Exercise prompt: Print the whole listing again exactly, keeping no pictures in it.

Available data:
——————

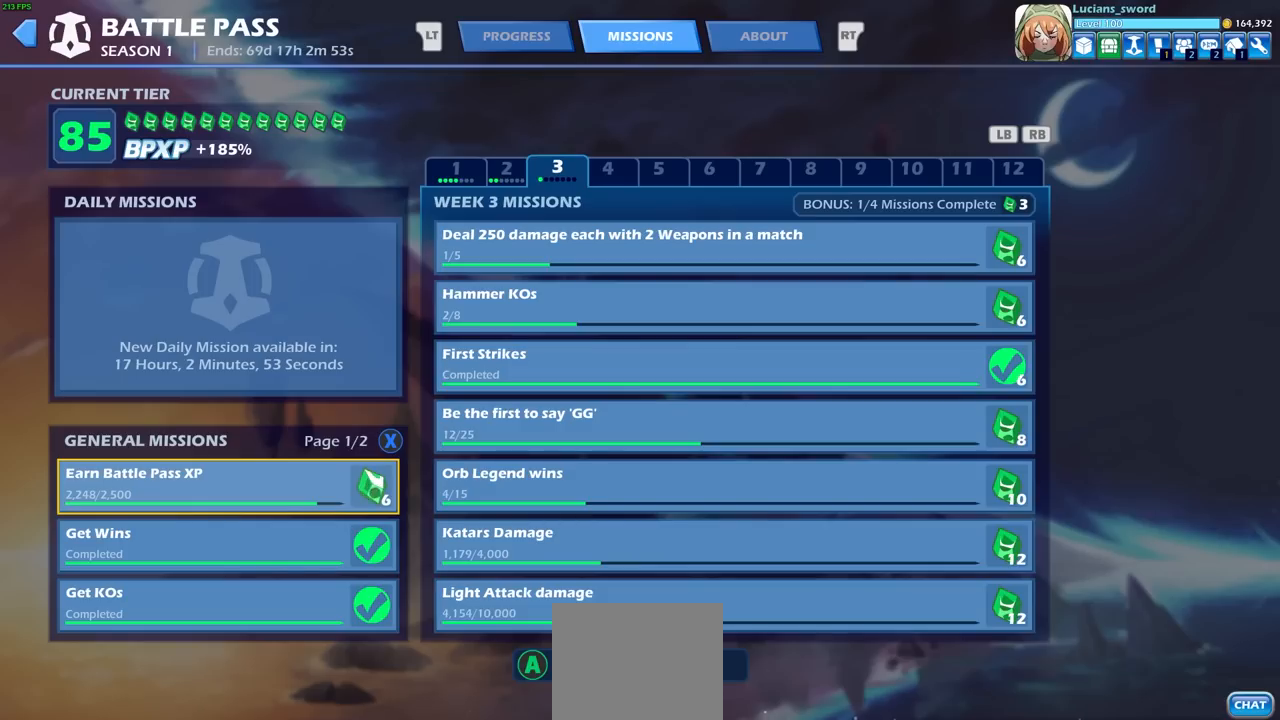
{"buttons": [], "left_stick": "center", "right_stick": "center", "events": []}
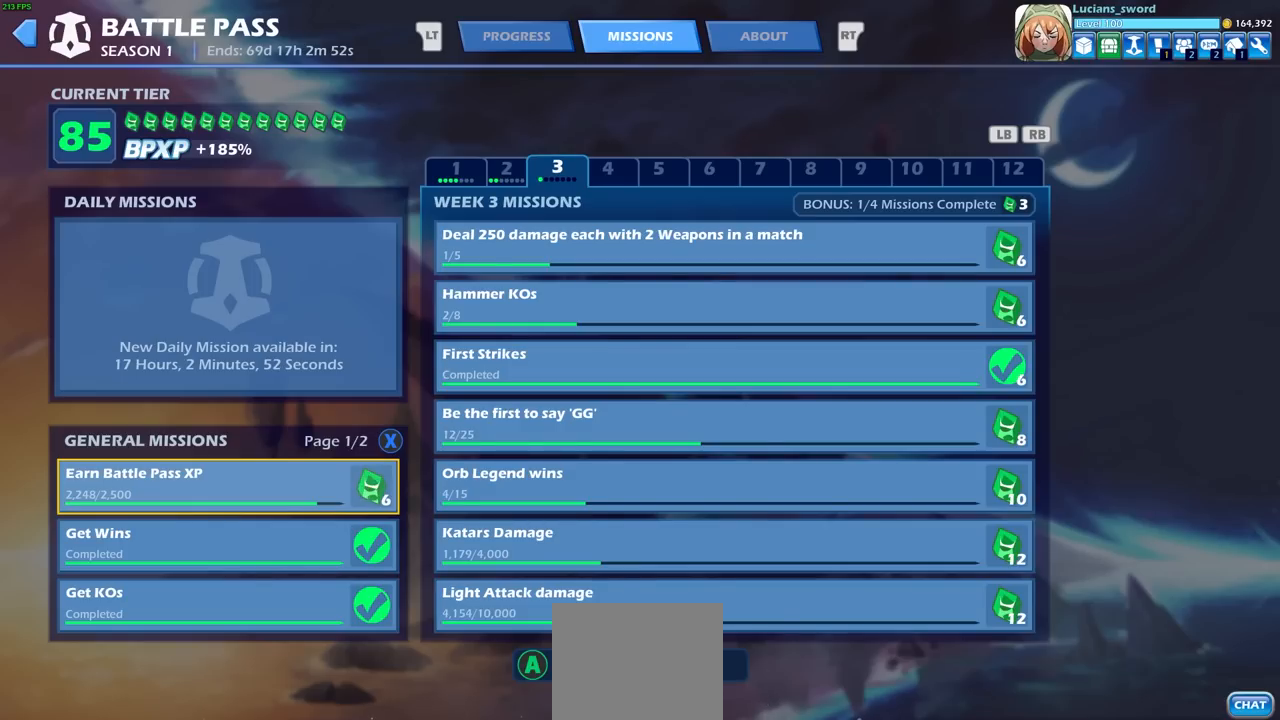
{"buttons": [], "left_stick": "center", "right_stick": "center", "events": [[83, "L1", "down"], [167, "L1", "up"], [317, "L2", "down"], [433, "L2", "up"]]}
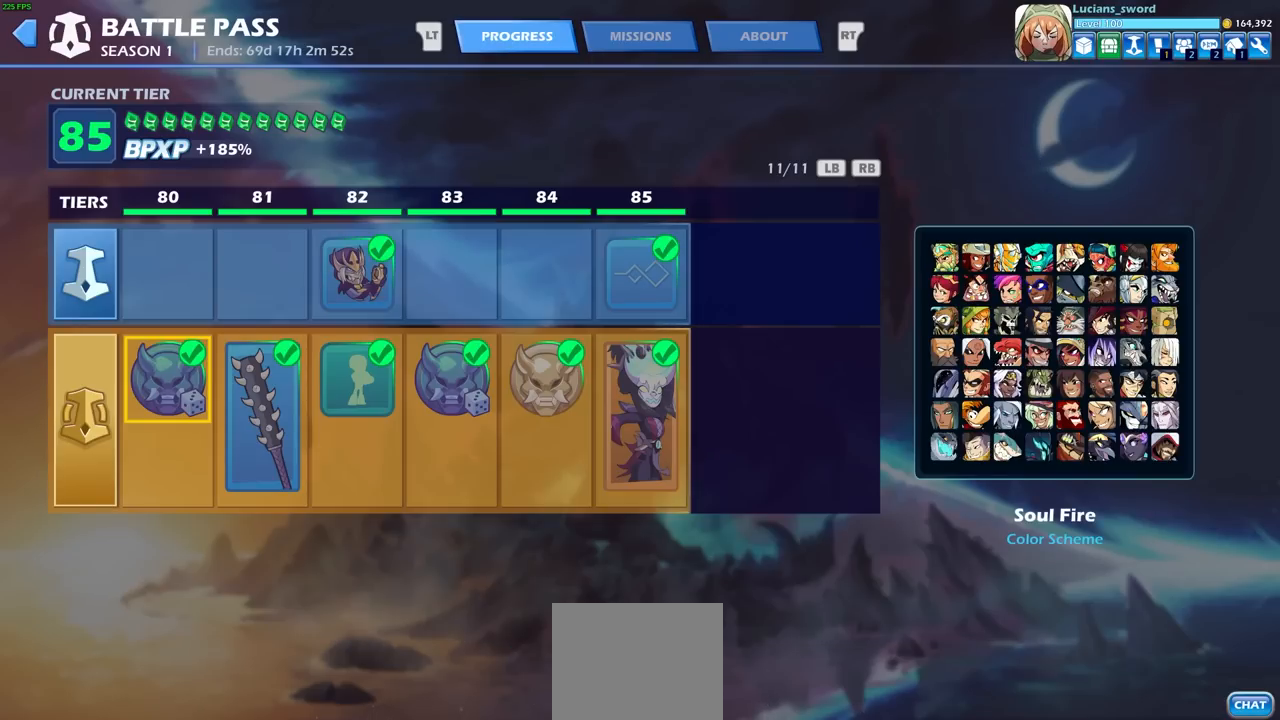
{"buttons": [], "left_stick": "center", "right_stick": "center", "events": [[367, "L1", "down"], [417, "L1", "up"]]}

——————

Answer box:
{"buttons": [], "left_stick": "center", "right_stick": "center", "events": []}
{"buttons": [], "left_stick": "center", "right_stick": "center", "events": [[83, "L1", "down"], [167, "L1", "up"], [317, "L2", "down"], [433, "L2", "up"]]}
{"buttons": [], "left_stick": "center", "right_stick": "center", "events": [[367, "L1", "down"], [417, "L1", "up"]]}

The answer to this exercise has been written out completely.